Einde inhoudsopgave
Richtlijn (EU) 2016/943 betreffende de bescherming van niet-openbaar gemaakte knowhow en bedrijfsinformatie (bedrijfsgeheimen) tegen het onrechtmatig verkrijgen, gebruiken en openbaar maken daarvan
Artikel 15 Openbaarmaking van rechterlijke uitspraken
Geldend
Geldend vanaf 05-07-2016
- Bronpublicatie:
08-06-2016, PbEU 2016, L 157 (uitgifte: 15-06-2016, regelingnummer: 2016/943)
- Inwerkingtreding
05-07-2016
- Bronpublicatie inwerkingtreding:
08-06-2016, PbEU 2016, L 157 (uitgifte: 15-06-2016, regelingnummer: 2016/943)
- Vakgebied(en)
Intellectuele-eigendomsrecht / Europees intellectuele-eigendomsrecht
Ondernemingsrecht / Economische ordening
Ondernemingsrecht / Europees ondernemingsrecht
Verbintenissenrecht / Onrechtmatige daad
Burgerlijk procesrecht / Rechtspleging van onderscheiden aard
1.
De lidstaten dragen er zorg voor dat de bevoegde rechterlijke instanties in het kader van gerechtelijke procedures wegens het onrechtmatig verkrijgen, gebruiken of openbaar maken van een bedrijfsgeheim, op verzoek van de eiser en op kosten van de inbreukmaker, passende maatregelen kunnen bevelen ter verspreiding van de informatie over de uitspraak, met inbegrip van volledige of gedeeltelijke openbaarmaking.
2.
De in lid 1 van dit artikel bedoelde maatregelen laten de vertrouwelijkheid van bedrijfsgeheimen onverlet, zoals bepaald in artikel 9.
3.
De bevoegde rechterlijke instanties houden, bij de beslissing over een bevel tot een in lid 1 bedoelde maatregel en bij de beoordeling van de evenredigheid ervan, in voorkomend geval rekening met de waarde van het bedrijfsgeheim, de handelswijze van de inbreukmaker bij het verkrijgen, het gebruiken of het openbaar maken van het bedrijfsgeheim, de effecten van het onrechtmatig gebruiken of openbaar maken van het bedrijfsgeheim, alsmede met de kans dat de inbreukmaker het bedrijfsgeheim op een onrechtmatige manier blijft gebruiken of openbaar maken.

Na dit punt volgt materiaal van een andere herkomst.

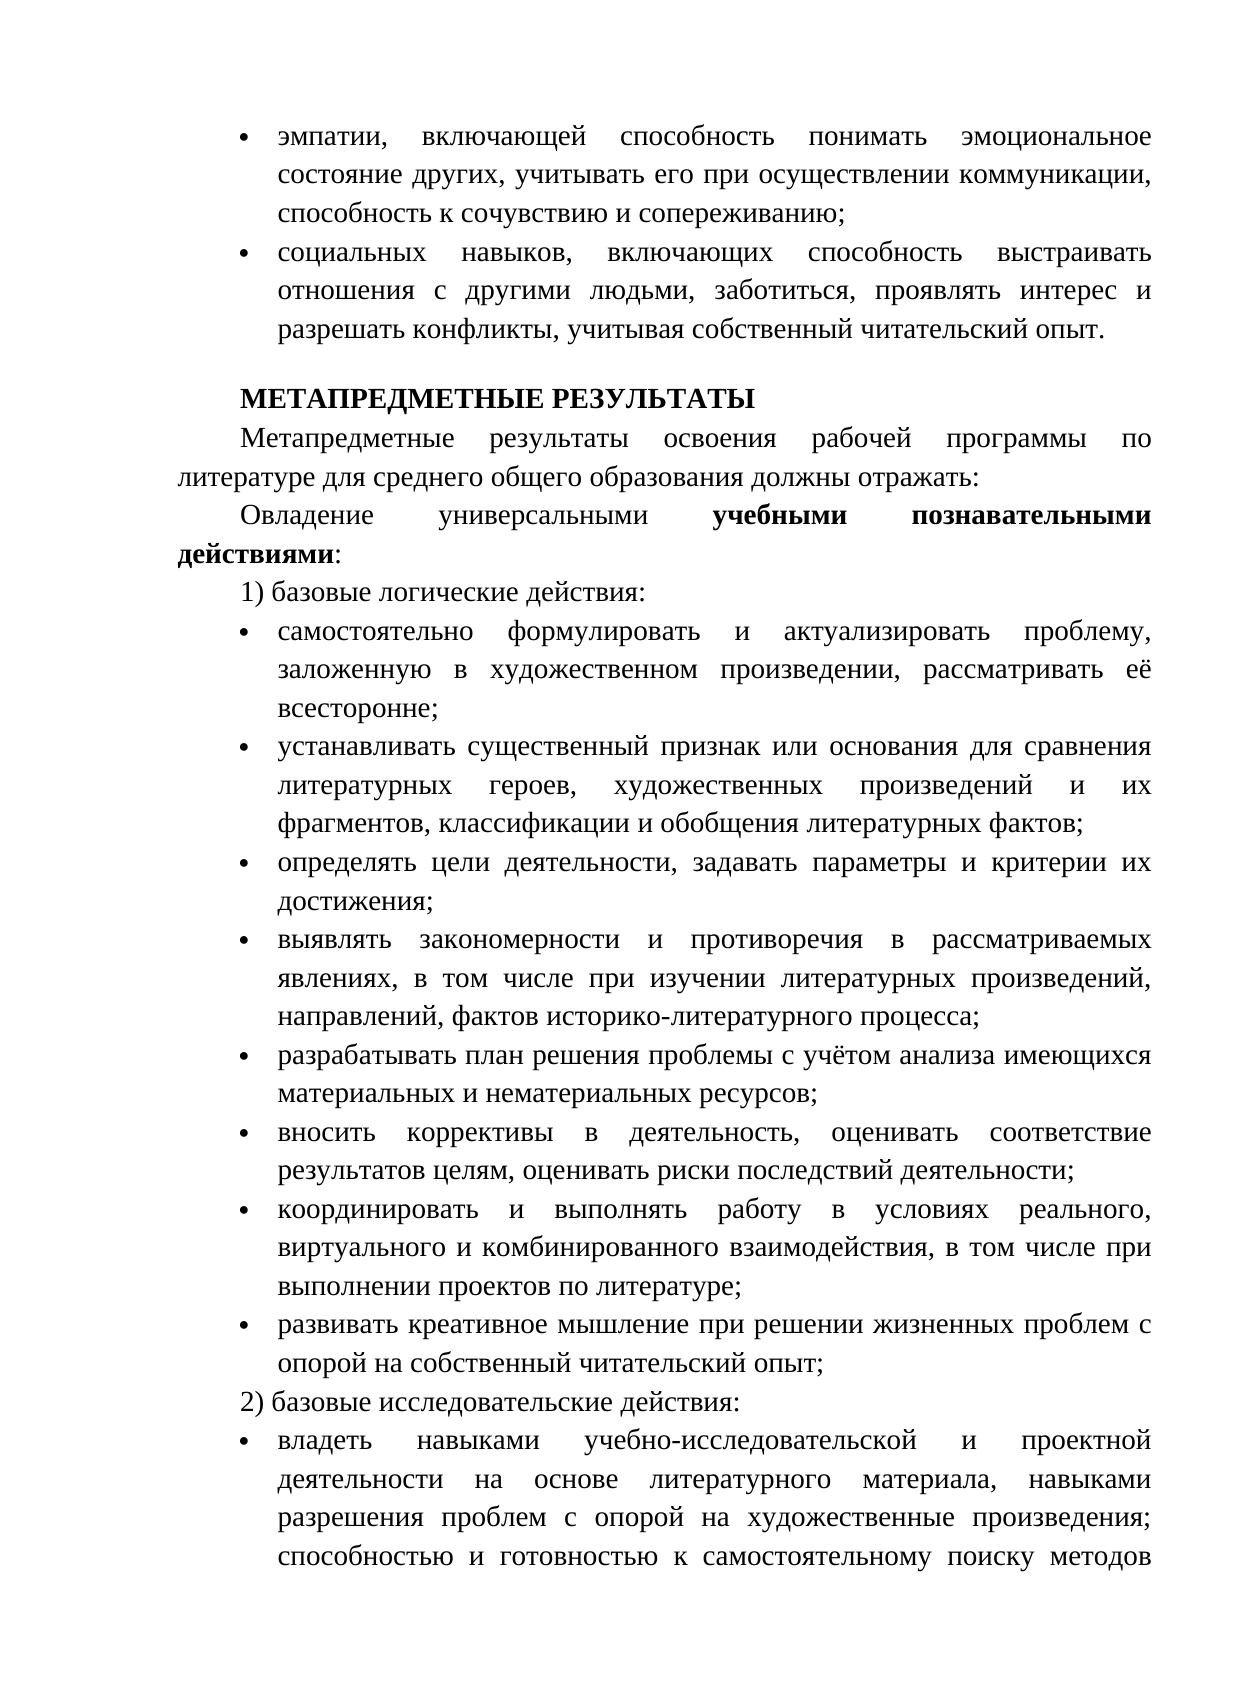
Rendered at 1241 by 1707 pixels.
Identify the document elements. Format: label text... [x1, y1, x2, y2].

list вносить коррективы в деятельность, оценивать соответствие результатов целям, оценивать риски последствий деятельности; [240, 1114, 1152, 1186]
list развивать креативное мышление при решении жизненных проблем с опорой на собственный читательский опыт; [240, 1307, 1152, 1379]
list устанавливать существенный признак или основания для сравнения литературных героев, художественных произведений и их фрагментов, классификации и обобщения литературных фактов; [240, 728, 1152, 839]
text МЕТАПРЕДМЕТНЫЕ РЕЗУЛЬТАТЫ [177, 382, 1152, 415]
list самостоятельно формулировать и актуализировать проблему, заложенную в художественном произведении, рассматривать её всесторонне; [240, 613, 1152, 723]
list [240, 1422, 1152, 1571]
list социальных навыков, включающих способность выстраивать отношения с другими людьми, заботиться, проявлять интерес и разрешать конфликты, учитывая собственный читательский опыт. [240, 234, 1152, 344]
list разрабатывать план решения проблемы с учётом анализа имеющихся материальных и нематериальных ресурсов; [240, 1037, 1152, 1109]
list выявлять закономерности и противоречия в рассматриваемых явлениях, в том числе при изучении литературных произведений, направлений, фактов историко-литературного процесса; [240, 921, 1152, 1032]
list определять цели деятельности, задавать параметры и критерии их достижения; [240, 844, 1152, 916]
text Овладение универсальными учебными познавательными действиями: [177, 497, 1152, 569]
list эмпатии, включающей способность понимать эмоциональное состояние других, учитывать его при осуществлении коммуникации, способность к сочувствию и сопереживанию; [240, 118, 1152, 229]
text 1) базовые логические действия: [177, 574, 1152, 608]
list координировать и выполнять работу в условиях реального, виртуального и комбинированного взаимодействия, в том числе при выполнении проектов по литературе; [240, 1191, 1152, 1302]
text Метапредметные результаты освоения рабочей программы по литературе для среднего общего образования должны отражать: [177, 420, 1152, 492]
text 2) базовые исследовательские действия: [177, 1384, 1152, 1417]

De bevoegde rechterlijke instanties houden tevens rekening met de vraag of de informatie over de inbreukmaker kan leiden tot het identificeren van een natuurlijk persoon en, indien dit het geval is, of de bekendmaking van deze informatie gerechtvaardigd is, met name in het licht van de mogelijke schade die een dergelijke maatregel kan veroorzaken voor de persoonlijke levenssfeer en reputatie van de inbreukmaker.